Import to Canada drive it to NY keep for a track car or figure out how to make it street legal with it already there.


----------



## britishrocco (Dec 14, 2006)

smgs92 said:


> Import to Canada drive it to NY keep for a track car or figure out how to make it street legal with it already there.


not legal in canada either


----------



## GTINC (Jan 28, 2005)

smgs92 said:


> Import to Canada drive it to NY keep for a track car or figure out how to make it street legal with it already there.

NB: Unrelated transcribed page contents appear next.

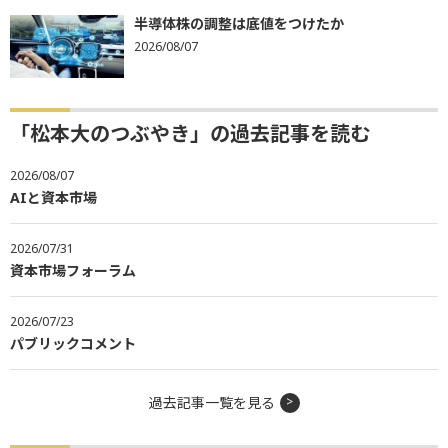
半導体株の調整は底値をつけたか
2026/08/07
「松本大のつぶやき」の過去記事を読む
2026/08/07
AIと資本市場
2026/07/31
資本市場フォーラム
2026/07/23
パブリックコメント
過去記事一覧を見る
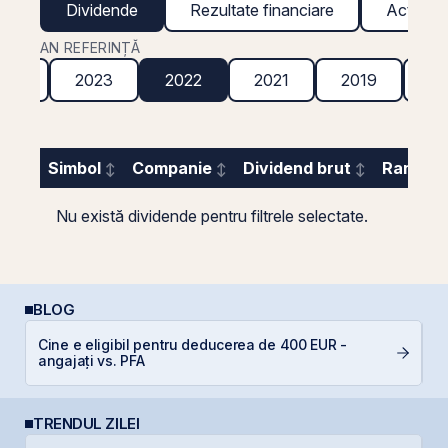
Dividende
Rezultate financiare
Acțiuni g
AN REFERINȚĂ
024
2023
2022
2021
2019
20
Simbol
Companie
Dividend brut
Randame
Nu există dividende pentru filtrele selectate.
BLOG
Cine e eligibil pentru deducerea de 400 EUR -
R
angajați vs. PFA
l
TRENDUL ZILEI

And how would he register and insure it?


----------



## BlueJay83 (Feb 14, 2015)

Sorry to give you the bad news, but you would risk having the car impounded with no recourse if you were able to get it to US shores. I have imported 3 Land Rover Series/Defenders over the last several years, and the US "Gubment" is strict about import violations. All of my Landies have been 25 years old or older (to avoid the hiring of a Registered Importer and an engineering firm to do all of the safety proof testing as VWFast96 alluded to in his response). Even then, each vehicle got the "hairy eye ball" inspection as if I was also smuggling an illegal substances into the US. 
Once I got my trucks back to my home state, I had to fight to get them to get inspected, titled, and registered. The Delaware DMV auto database only lists North American spec vehicles, so they have to create the vehicle specifics each time (these are generally employees who do only the minimum amount of work, nothing more). Over time, I have learned how to communicate with my DMV, and fortunately, I have driven away with each truck legally represented. Much less risky..
Kind regards,
Beans

2010 JSW tdi
1986 Land Rover Santana SIII diesel
1984 Land Rover Defender 110 Pick Up diesel


----------



## GTINC (Jan 28, 2005)

If it could be done legally, don't you think the highways would be crawling with models we don't get here? Don't you think there is a reason you don't see them? You think you are the first to have the idea?


----------